WHAT TO DO
Extract exactly and only the lines of the data below, starting at the line with "(322, 344) = (328, 254): brown" and stopping after the final line.

DATASET EXTRACT
==========
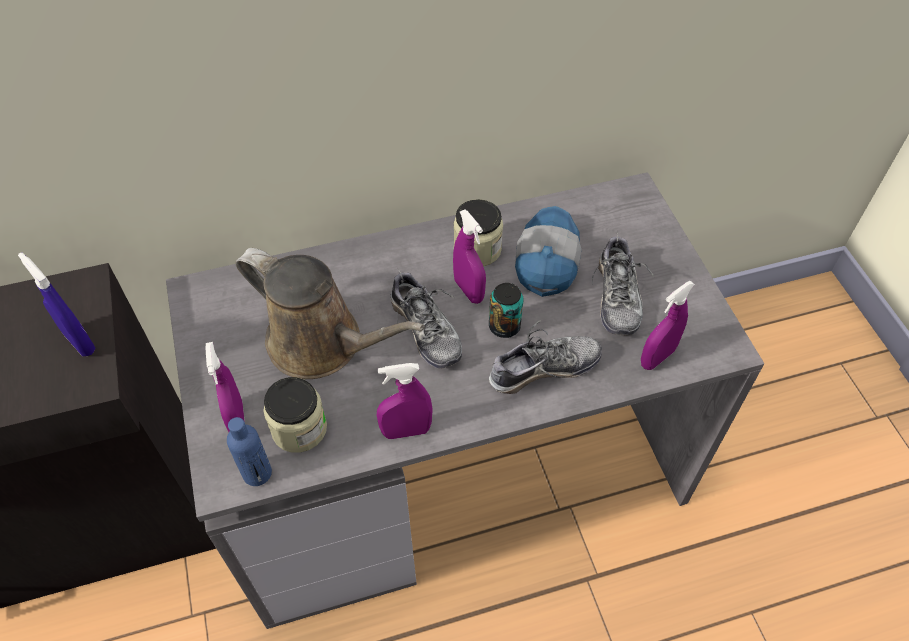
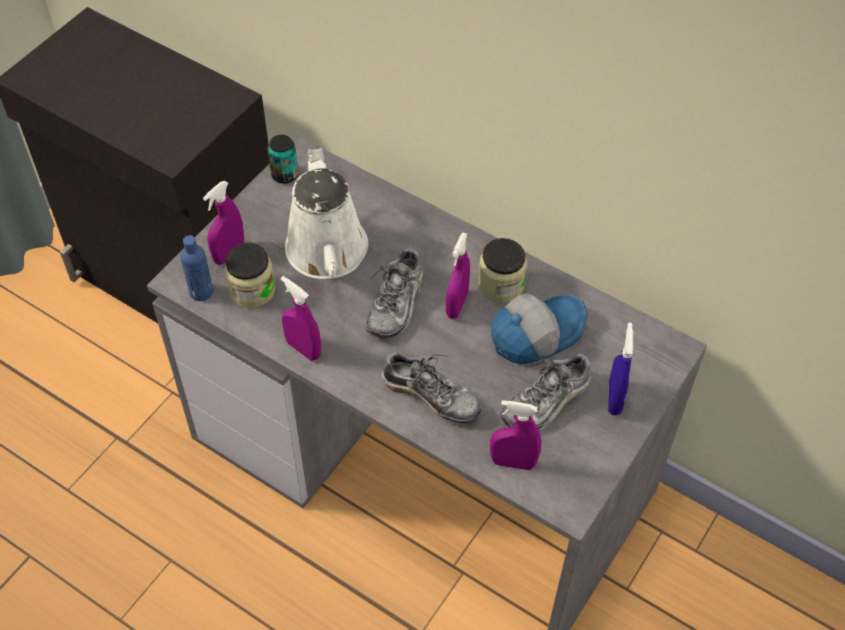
camera: 50 degrees right, 0 degrees up
(80, 342) = (192, 129): blue spray bottle -> blue spray bottle (614, 399)
(322, 344) = (328, 254): brown watering can -> white watering can
(504, 326) = (446, 348): can -> can (284, 175)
==========
RESULT FOR THIS EXERCISE
(322, 344) = (328, 254): brown watering can -> white watering can
(504, 326) = (446, 348): can -> can (284, 175)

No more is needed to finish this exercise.